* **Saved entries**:

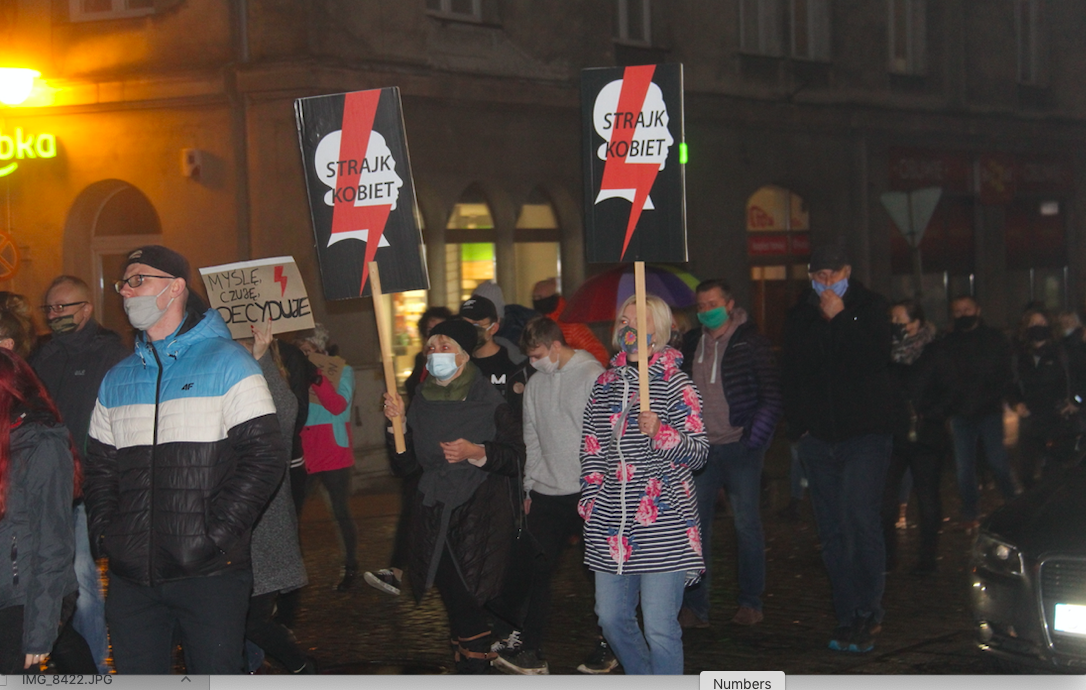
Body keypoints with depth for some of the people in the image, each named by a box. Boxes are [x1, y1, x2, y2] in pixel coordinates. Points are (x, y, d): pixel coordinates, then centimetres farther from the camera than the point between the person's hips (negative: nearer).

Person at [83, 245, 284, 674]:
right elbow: (99, 465, 20)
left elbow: (264, 456, -8)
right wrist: (104, 532, 3)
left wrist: (217, 534, -14)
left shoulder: (226, 364, 0)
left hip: (209, 574, -5)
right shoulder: (117, 379, 18)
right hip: (131, 576, 5)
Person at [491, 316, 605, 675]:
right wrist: (529, 487, 16)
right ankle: (528, 650, 7)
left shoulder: (593, 376, -7)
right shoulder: (536, 383, 12)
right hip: (547, 493, 6)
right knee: (532, 568, 1)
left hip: (587, 492, -6)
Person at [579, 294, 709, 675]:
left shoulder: (675, 383, -3)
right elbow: (591, 448, 20)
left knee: (659, 628, -8)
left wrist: (660, 433, -23)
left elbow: (699, 452, -7)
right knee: (611, 618, 14)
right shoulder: (606, 383, 13)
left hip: (662, 525, -6)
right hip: (611, 523, 6)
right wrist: (591, 499, 12)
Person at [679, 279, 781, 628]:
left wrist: (755, 439, -11)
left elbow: (771, 395, -4)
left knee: (747, 525, 1)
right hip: (701, 449, 4)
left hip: (739, 447, -4)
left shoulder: (751, 343, -2)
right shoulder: (692, 345, 12)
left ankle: (751, 603, 11)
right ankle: (695, 606, 7)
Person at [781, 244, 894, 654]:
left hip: (865, 437, -4)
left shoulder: (870, 309, 1)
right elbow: (790, 374, 15)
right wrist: (798, 425, 6)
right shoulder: (799, 317, 11)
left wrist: (839, 318, -13)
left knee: (861, 519, -16)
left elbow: (873, 359, -15)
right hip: (818, 440, 4)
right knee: (832, 532, 6)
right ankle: (849, 618, 12)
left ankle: (867, 610, -5)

* **The task**: Identify every line in the rows above that contains the string "elbow", matching case exactly, and copy each such line in full.

* **Finished exercise**:
right elbow: (99, 465, 20)
left elbow: (264, 456, -8)
right elbow: (591, 448, 20)
left elbow: (699, 452, -7)
left elbow: (771, 395, -4)
right elbow: (790, 374, 15)
left elbow: (873, 359, -15)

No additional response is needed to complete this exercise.